Friday, January 9, 2009

Cutting Off Rogue Nukes

by Phil Leggiere

Senator Bayh urges Obama administration to champion nuclear fuel bank concept.

Over the past few years significant progress has been made in addressing the threat of nuclear terror through technological improvements in detecting potentially smuggled nuclear materials, and better operational intelligence and forensics to identify and disrupt black market distribution networks of ‘loose” nuclear materials.

Despite this progress, however, relatively little progress has been made in cutting off the potential supply chain of rogue nukes at its most likely origin, rogue nations using the legal cover of legitimate civilian nuclear energy programs as a pretext to acquire nuclear bomb making capability.

In a Memo to the President”, published by the Progressive Policy Institute, Senator Evan Bayh (D-IND), makes the case that preventing that kind of duplicitous access needs to become a top strategic counter-terror priority for the incoming Obama administration.

[ACTION ITEM A]: In the article on rogue nukes, begin at the words "Despite this progress, however, relatively" and stop after "bomb making capability.", rewriting that span with "rogue nations" changed to "hostile states".
[ACTION ITEM B]: According to the article on rogue nukes, which organization published Senator Bayh's memo to the President?
[ACTION ITEM C]: Extend the article on rogue nukes with the paragraphs that would come next.
The records that follow are not required for any of this work.

[DATASET]:
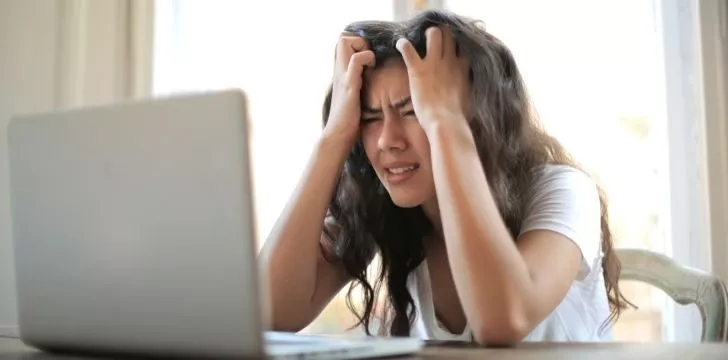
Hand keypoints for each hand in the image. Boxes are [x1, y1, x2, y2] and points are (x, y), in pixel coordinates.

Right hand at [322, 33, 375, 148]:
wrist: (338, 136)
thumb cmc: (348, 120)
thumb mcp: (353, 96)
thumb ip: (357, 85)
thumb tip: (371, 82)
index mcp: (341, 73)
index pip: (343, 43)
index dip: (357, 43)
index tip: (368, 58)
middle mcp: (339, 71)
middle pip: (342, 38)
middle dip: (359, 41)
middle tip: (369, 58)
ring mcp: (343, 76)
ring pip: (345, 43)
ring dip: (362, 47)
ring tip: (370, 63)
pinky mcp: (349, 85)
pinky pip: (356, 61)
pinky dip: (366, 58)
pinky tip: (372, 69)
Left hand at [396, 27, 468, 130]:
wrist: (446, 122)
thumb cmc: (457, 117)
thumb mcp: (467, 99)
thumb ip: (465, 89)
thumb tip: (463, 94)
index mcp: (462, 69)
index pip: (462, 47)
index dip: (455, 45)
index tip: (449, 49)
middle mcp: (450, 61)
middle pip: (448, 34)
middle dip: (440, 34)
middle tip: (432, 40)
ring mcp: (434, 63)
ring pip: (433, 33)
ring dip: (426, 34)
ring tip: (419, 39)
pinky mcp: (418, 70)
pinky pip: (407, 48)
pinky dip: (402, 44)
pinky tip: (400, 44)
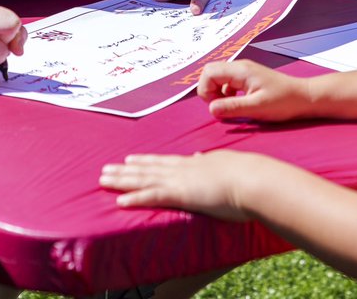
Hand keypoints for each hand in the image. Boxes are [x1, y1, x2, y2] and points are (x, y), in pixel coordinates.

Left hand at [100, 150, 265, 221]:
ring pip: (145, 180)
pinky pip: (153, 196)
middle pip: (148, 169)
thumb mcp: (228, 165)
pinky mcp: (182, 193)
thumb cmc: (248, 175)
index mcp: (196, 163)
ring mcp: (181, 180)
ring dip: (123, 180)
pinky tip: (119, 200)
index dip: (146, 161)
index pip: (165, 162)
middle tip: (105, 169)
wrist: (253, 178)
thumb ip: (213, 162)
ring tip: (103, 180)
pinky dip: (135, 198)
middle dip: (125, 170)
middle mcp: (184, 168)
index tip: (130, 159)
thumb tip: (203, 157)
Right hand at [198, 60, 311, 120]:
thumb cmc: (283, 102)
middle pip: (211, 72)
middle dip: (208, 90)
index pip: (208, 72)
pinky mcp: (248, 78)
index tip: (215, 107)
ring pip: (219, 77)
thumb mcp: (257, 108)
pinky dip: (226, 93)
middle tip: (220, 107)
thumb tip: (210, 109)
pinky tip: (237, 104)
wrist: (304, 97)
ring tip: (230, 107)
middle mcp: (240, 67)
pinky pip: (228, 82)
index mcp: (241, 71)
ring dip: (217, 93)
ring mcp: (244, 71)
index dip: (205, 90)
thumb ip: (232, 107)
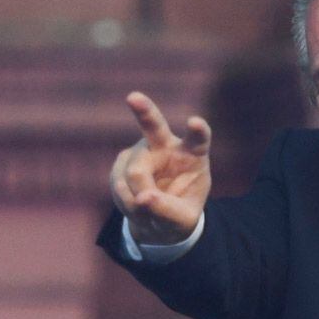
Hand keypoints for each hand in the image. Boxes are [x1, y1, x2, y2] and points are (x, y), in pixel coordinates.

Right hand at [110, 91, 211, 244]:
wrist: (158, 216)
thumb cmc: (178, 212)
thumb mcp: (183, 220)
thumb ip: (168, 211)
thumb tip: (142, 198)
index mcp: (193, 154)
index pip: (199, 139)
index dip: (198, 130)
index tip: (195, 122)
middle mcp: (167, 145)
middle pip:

--

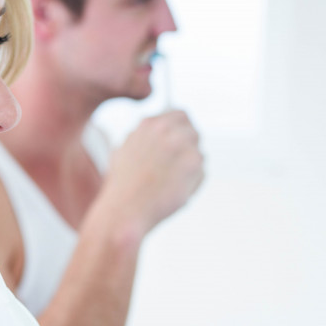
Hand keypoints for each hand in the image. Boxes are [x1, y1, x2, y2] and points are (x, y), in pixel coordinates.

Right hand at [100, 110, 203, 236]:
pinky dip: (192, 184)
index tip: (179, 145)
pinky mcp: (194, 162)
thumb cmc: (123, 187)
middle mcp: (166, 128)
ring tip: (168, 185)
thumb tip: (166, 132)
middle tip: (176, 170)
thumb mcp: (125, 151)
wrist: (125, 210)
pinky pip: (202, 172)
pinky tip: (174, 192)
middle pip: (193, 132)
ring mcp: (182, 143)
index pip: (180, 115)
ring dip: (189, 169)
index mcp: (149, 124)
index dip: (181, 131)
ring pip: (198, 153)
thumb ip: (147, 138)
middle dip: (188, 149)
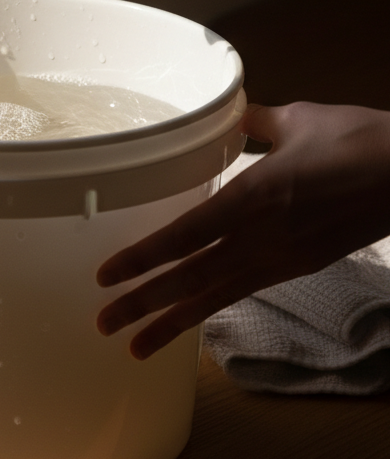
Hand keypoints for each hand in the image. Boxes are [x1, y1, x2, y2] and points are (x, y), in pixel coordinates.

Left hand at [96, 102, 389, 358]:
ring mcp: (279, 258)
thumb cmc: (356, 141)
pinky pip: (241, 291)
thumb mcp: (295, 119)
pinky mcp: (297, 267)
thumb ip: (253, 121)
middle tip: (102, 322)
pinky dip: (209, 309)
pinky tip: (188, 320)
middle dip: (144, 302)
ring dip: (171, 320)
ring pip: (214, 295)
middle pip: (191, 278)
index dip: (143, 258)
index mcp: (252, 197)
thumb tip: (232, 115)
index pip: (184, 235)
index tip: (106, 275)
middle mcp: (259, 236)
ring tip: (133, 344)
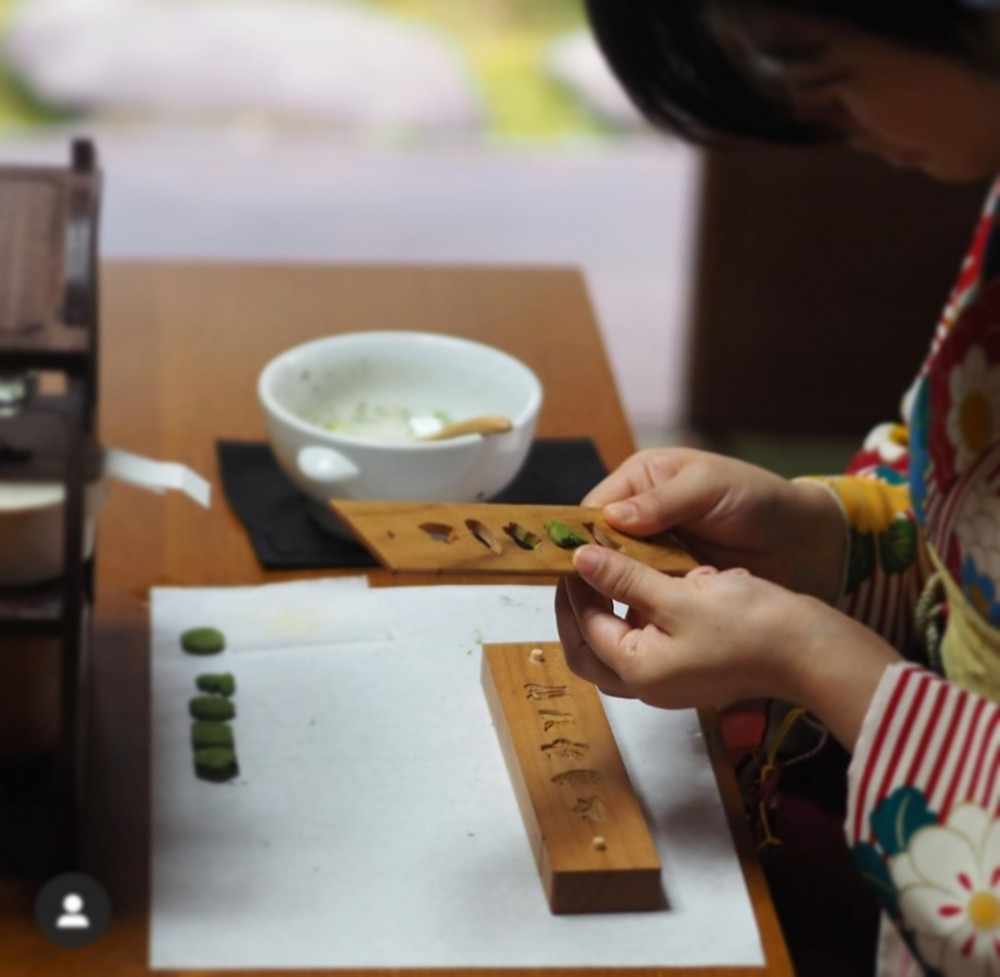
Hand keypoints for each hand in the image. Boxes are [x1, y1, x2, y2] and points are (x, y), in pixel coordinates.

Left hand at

[TASK ANSWER A]:
Despite this progress, however, relatively little progress has been made in cutting off the potential supply chain of rogue nukes at its most likely origin, hostile states using the legal cover of legitimate civilian nuclear energy programs as a pretext to acquire nuclear bomb making capability.

[TASK ANSWER B]: The Progressive Policy Institute.

[TASK ANSWER C]:
“The 21st century has ushered in unprecedented demand for energy around the world,” Bayh writes in his memo. “Given the rapid rates of growth in such developing countries as China and India, prices for traditional sources of energy are likely to remain high. Supplies of oil, gas, and coal are finite, so countries increasingly are looking elsewhere for affordable and clean sources of energy. Nuclear energy, which generates tremendous power with no greenhouse-gas emissions, is an obvious place to look.”

The problem with this, the memo points out, is that, “As nuclear generating plants sprout up around the world over the coming decades, many new states will get their hands on nuclear technology and materials. This will exponentially raise the risk of fissile or bomb-making material being acquired by rogue nations or terrorist groups.

Current global regulation and oversight of this process, which is based on the Treaty on the Nonproliferation of Nuclear Weapons (often referred to as the Nonproliferation Treaty, or NPT), negotiated back in mid-1970s is currently woefully inaccurate, Bayh argues.

In particular, Bayh explains, the NPT recognizes the “inalienable right of all Parties to the Treaty to develop research, production, and use of nuclear energy for peaceful purposes.” This provision, which was exploited by North Korea in its drive to develop nuclear weapons capacity, is also being abused by Iran.

“Once this genie gets out of the bottle, there is no putting it back,” Bayh says. ‘At a minimum, allowing Iran to obtain a nuclear warhead would be a regionally destabilizing event certain to spark a Middle East arms race. At worst, it would be a global security catastrophe in which Tehran obtains the means to blackmail its European neighbors and threaten Israel’s destruction."

The threshold question, according to the memo is: How do we respond to valid and growing demands for civilian nuclear energy worldwide without permitting more countries to acquire nuclear weapons?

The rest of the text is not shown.